[start]

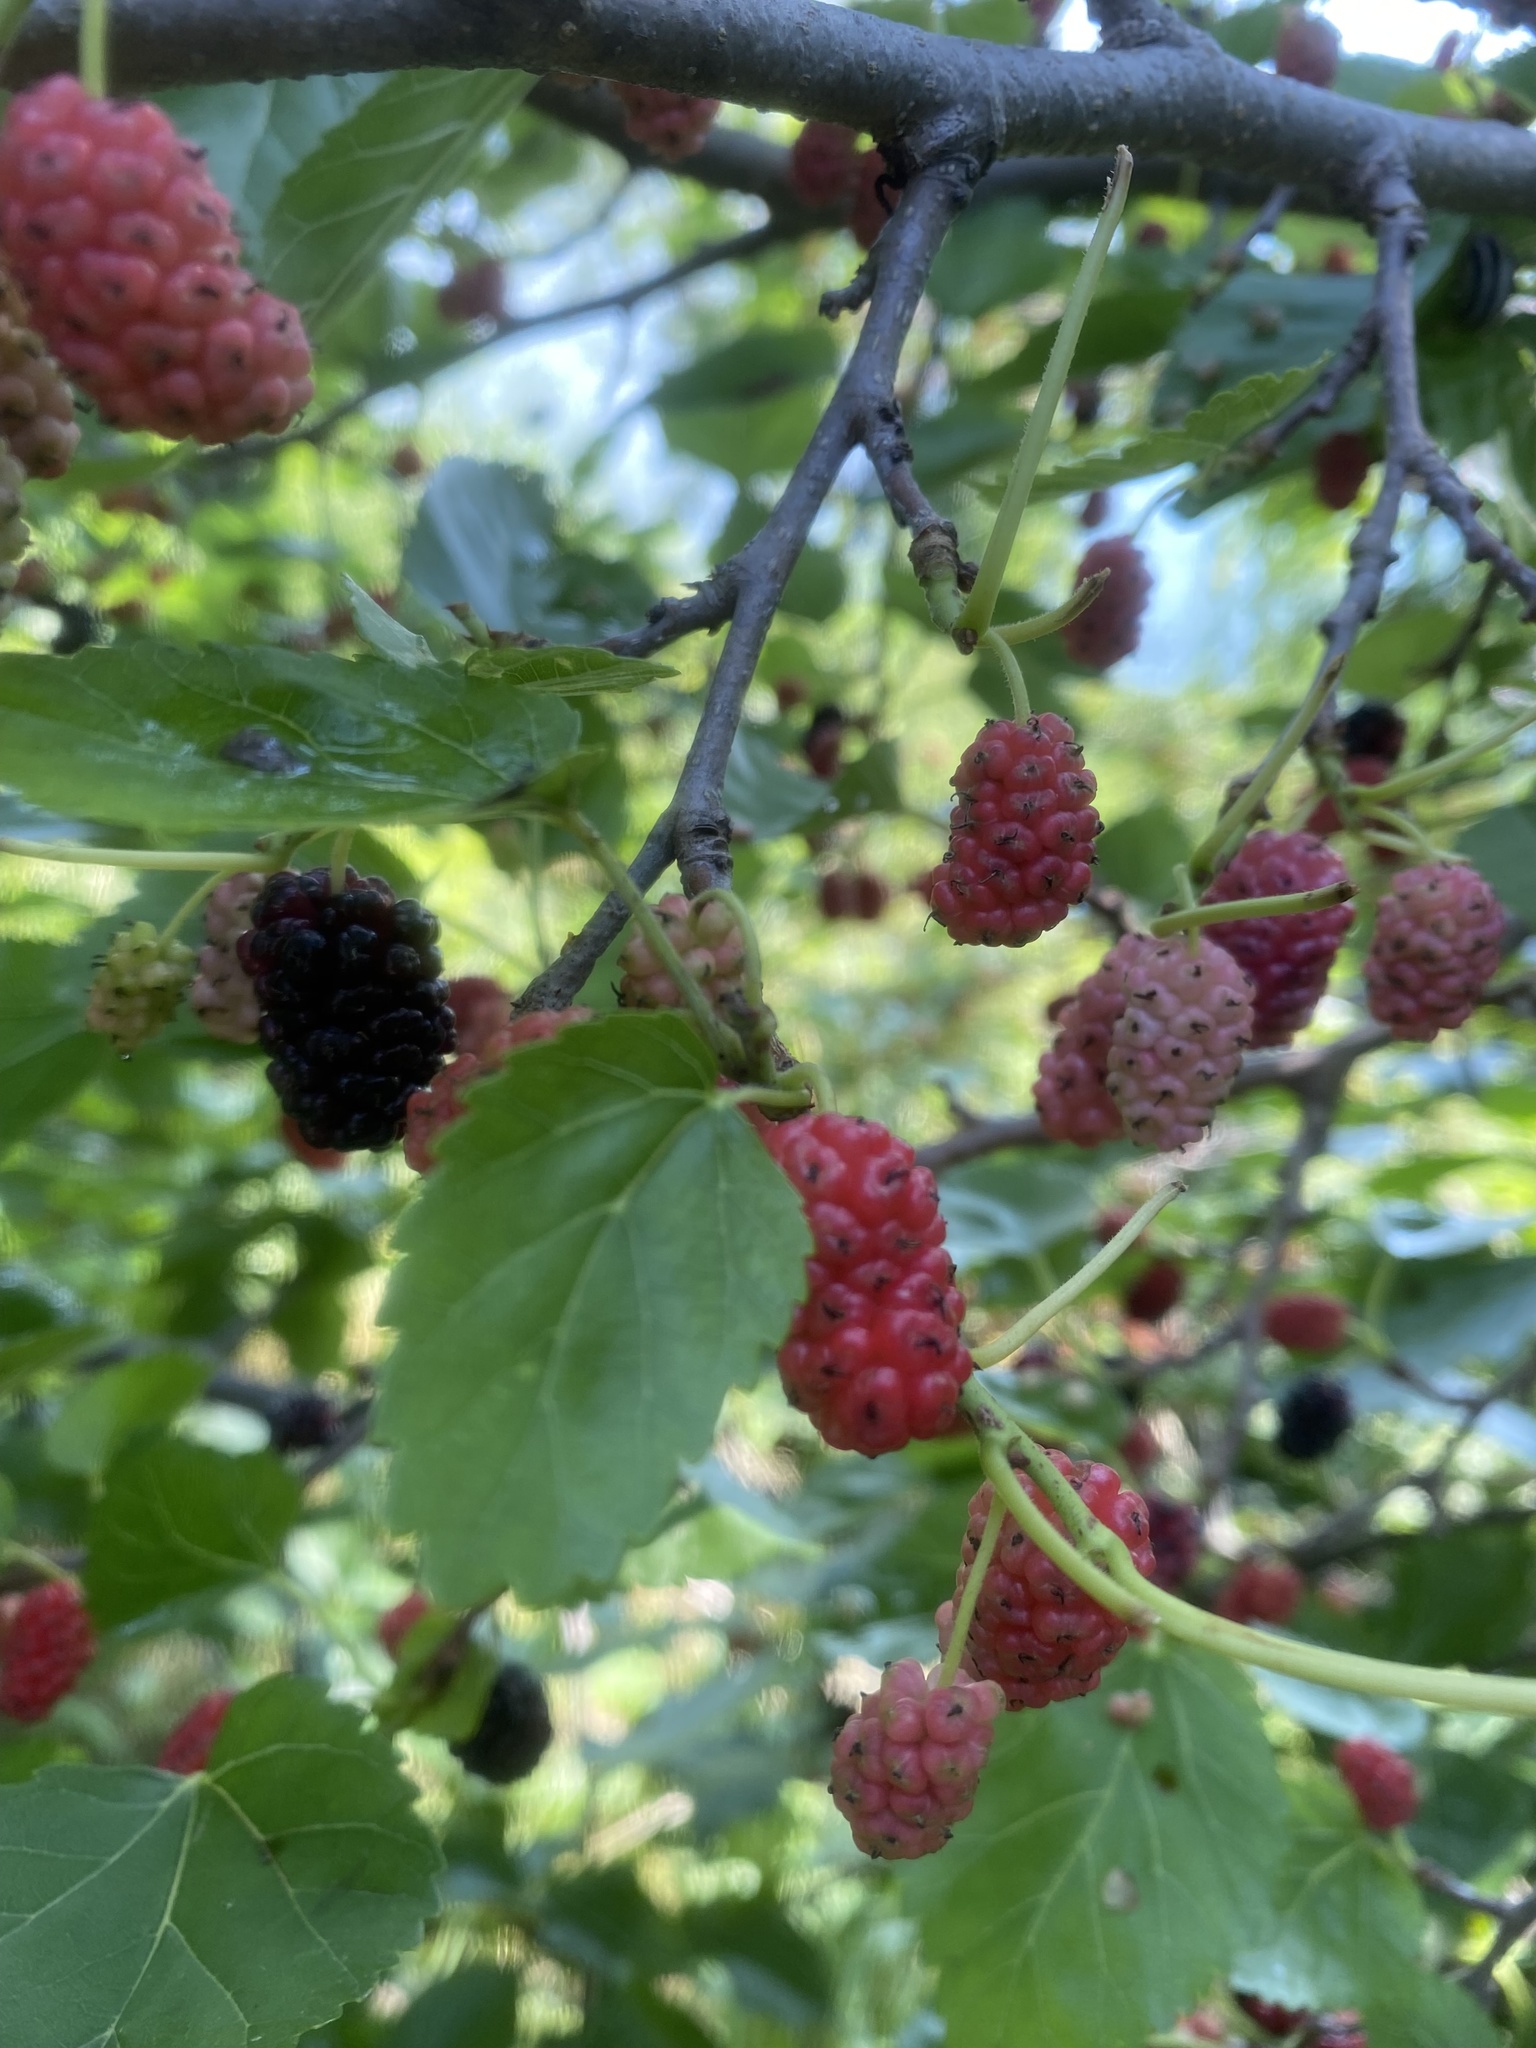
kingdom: Plantae
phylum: Tracheophyta
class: Magnoliopsida
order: Rosales
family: Moraceae
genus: Morus
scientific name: Morus alba
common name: White mulberry
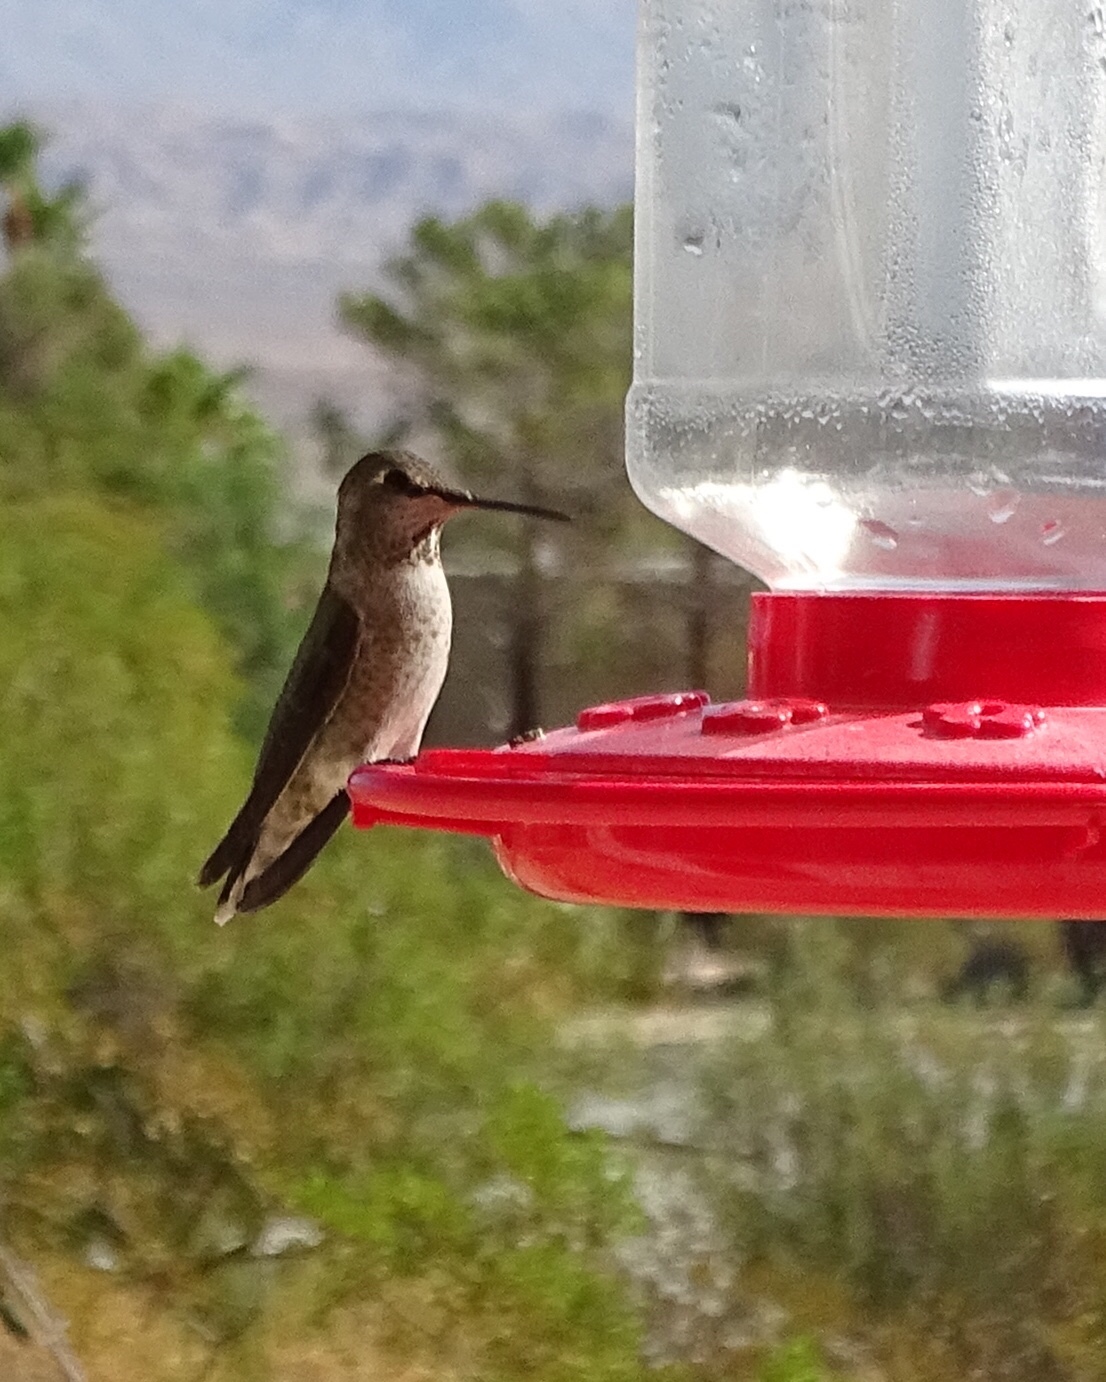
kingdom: Animalia
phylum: Chordata
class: Aves
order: Apodiformes
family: Trochilidae
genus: Calypte
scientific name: Calypte anna
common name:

[end]

> _Exercise prompt_
Rewrite all the entries with every instance of "common name" switched to "vernacular name" and everything else unchanged. Leave out the picture lines.

> _Result_
kingdom: Plantae
phylum: Tracheophyta
class: Magnoliopsida
order: Rosales
family: Moraceae
genus: Morus
scientific name: Morus alba
vernacular name: White mulberry
kingdom: Animalia
phylum: Chordata
class: Aves
order: Apodiformes
family: Trochilidae
genus: Calypte
scientific name: Calypte anna
vernacular name:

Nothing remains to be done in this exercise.